Alpacas generally live for up to 20 years.

Alpacas need to eat 1-2% of body weight per day, so about two 60 lb bales of grass hay per month per animal. When formulating a proper diet for alpacas, water and hay analysis should be performed to determine the proper vitamin and mineral supplementation program. Two options are to provide free choice salt/mineral powder, or feed a specially formulated ration. Indigenous to the highest regions of the Andes, this harsh environment has created an extremely hardy animal, so only minimal housing and predatory fencing are needed.
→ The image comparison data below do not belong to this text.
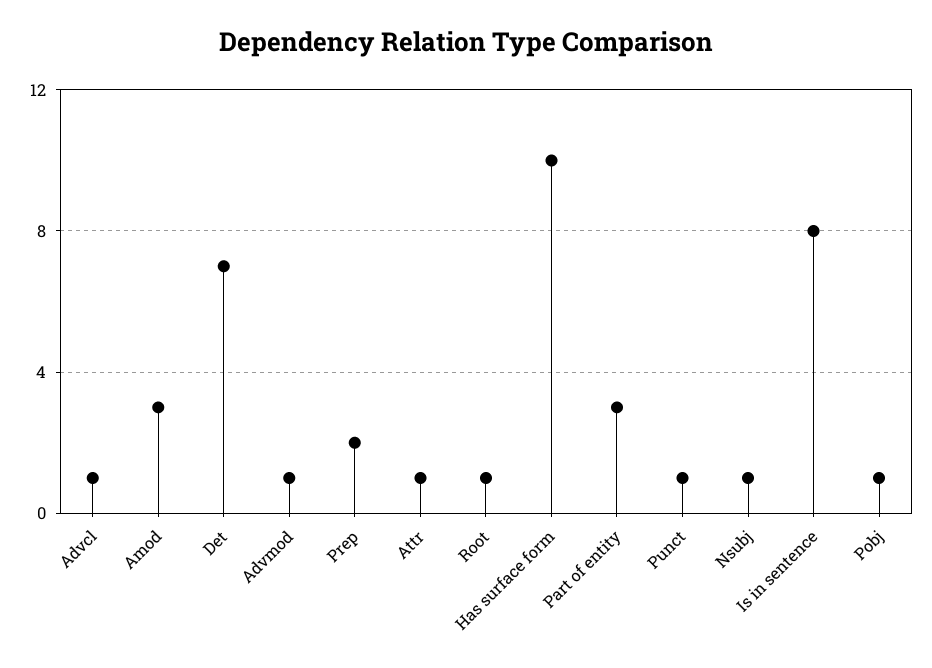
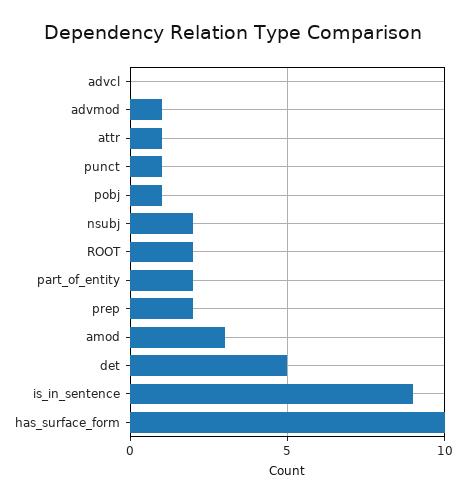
  {
-   "Advcl": 1,
+   "Advcl": 0,
    "Amod": 3,
-   "Det": 7,
+   "Det": 5,
    "Advmod": 1,
    "Prep": 2,
    "Attr": 1,
-   "Root": 1,
+   "Root": 2,
    "Has surface form": 10,
-   "Part of entity": 3,
+   "Part of entity": 2,
    "Punct": 1,
-   "Nsubj": 1,
+   "Nsubj": 2,
-   "Is in sentence": 8,
+   "Is in sentence": 9,
    "Pobj": 1
  }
The alpaca’s three-chambered stomachs allow for extremely efficient digestion. There are no viable seeds in the manure, because alpacas prefer to only eat tender plant leaves, and will not consume thick plant stems; therefore, alpaca manure does not need composting to enrich pastures or ornamental landscaping. It is recommended that 2nd and 3rd cutting hays only be used when feeding your alpacas. Nail and teeth trimming is needed every 6–12 months, along with annual shearing. Similar to ruminants, such as cattle and sheep, alpacas have only lower teeth at the front of their mouths; therefore, they do not pull grass up by the roots. Rotating pastures is still important, though, as alpacas have a tendency to re graze an area repeatedly. Alpacas are fiber-producing animals; they do not need to be slaughtered to reap their product, and their fiber is a renewable resource that grows yearly.